Thanx ElleOhElle that's really helpful. We were in hospital again the day after i started this post as we woke up the the next morning and his skin was really bad again. We've seen a dermatologist now and she said that he does have quite bad eczema and his skin a really dry/raw and this is whats leaving in the infection. We have not been prescribed a steroid cream to take the inflammation down, plus a new cream to put on instead of the diprobase hydro(something or other) a bit like Vaseline as the diprobase isn't adding enough moisture into the skin, and also some anti bacterial emollient to go in the bath to kill any bacteria before it causes and more infections like ssss. Been putting these on for 2 days and already seeing a difference xx

That's great you're seeing results, if he has eczema I would highly recommend www.scratchsleeves.co.uk
They have been a lifesaver for us only wish I'd discovered them before the SSS. Put them on at night to stop him re-opening the same wounds (or making new ones) during his sleep. My daughter wears them every night without fail. Hope he gets better soon

My DD had this last summer under the arms, it was really bad! Looked scary! With antibiotics it was better after about a week but then took a month or more to be back to normal (it stayed reddish for a long time)

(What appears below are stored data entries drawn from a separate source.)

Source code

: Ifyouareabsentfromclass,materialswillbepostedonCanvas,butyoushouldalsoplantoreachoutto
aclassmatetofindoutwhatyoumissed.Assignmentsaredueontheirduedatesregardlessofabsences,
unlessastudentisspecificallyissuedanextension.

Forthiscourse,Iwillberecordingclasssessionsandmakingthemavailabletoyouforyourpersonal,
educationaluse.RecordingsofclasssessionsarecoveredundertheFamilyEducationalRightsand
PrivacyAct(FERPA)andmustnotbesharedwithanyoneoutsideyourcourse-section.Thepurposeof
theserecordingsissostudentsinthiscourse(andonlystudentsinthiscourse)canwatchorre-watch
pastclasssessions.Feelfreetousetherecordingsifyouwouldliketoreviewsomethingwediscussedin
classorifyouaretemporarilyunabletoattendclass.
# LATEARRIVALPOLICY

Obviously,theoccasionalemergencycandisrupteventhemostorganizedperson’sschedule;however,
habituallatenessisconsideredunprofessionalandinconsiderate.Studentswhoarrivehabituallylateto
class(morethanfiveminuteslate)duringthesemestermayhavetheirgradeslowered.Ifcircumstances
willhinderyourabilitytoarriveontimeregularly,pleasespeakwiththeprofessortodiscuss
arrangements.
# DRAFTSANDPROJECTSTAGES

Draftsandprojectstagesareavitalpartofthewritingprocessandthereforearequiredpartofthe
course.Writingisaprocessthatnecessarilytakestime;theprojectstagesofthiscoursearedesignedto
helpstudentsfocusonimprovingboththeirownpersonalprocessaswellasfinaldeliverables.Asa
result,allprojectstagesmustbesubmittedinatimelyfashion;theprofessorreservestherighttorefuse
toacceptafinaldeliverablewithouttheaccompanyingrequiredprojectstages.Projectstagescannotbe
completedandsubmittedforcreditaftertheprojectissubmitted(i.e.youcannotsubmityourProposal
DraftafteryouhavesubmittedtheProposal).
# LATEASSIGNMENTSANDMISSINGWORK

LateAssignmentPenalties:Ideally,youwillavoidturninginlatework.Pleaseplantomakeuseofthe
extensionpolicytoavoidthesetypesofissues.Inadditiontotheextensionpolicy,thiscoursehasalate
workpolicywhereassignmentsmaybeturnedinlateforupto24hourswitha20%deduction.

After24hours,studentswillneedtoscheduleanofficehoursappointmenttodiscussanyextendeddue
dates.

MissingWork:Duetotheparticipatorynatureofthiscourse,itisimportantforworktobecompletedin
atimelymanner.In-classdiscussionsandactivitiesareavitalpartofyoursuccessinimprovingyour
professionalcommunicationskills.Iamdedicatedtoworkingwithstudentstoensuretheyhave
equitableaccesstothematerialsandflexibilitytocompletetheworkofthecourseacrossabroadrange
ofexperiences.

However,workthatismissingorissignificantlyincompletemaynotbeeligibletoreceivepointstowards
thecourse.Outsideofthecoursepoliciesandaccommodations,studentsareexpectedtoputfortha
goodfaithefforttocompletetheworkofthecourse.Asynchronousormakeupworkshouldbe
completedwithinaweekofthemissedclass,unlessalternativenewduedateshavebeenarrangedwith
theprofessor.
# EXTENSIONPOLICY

For me, even better than Weleda was A. Vogel's bioforce cream, you can buy it directly from avogel.co.uk website, it works wonders and many nasty rashes can disappear immediately after you use it. Also 100% natural and plant based like Weleda.

hi. just read everyone's post and would try the cream that sanam and marvelous has suggested. ds 8 eczema is severe to the point where its all over his body,hands and face. for the past year its spread to his face and neck. that area is always red and would go away for a few days then comes back red all over. he has lichfications on his knees and hands through years of scratching and heavy long term use of steroids creams. recently on bought him comfifit from pharmacy and organic cotton from contoncomfort website. their pj are so soft and comfortable. my son has sleep top with mittens attached. .That has help his skin to heal evenhthough he's still scraches it doesn't bleed ad before. his dermatalogist suggested he has light therapy because his eczema is wide spread. will consider it now if it helps. i like to know please if i can use the weleda and vogels bioforce on his neck and face.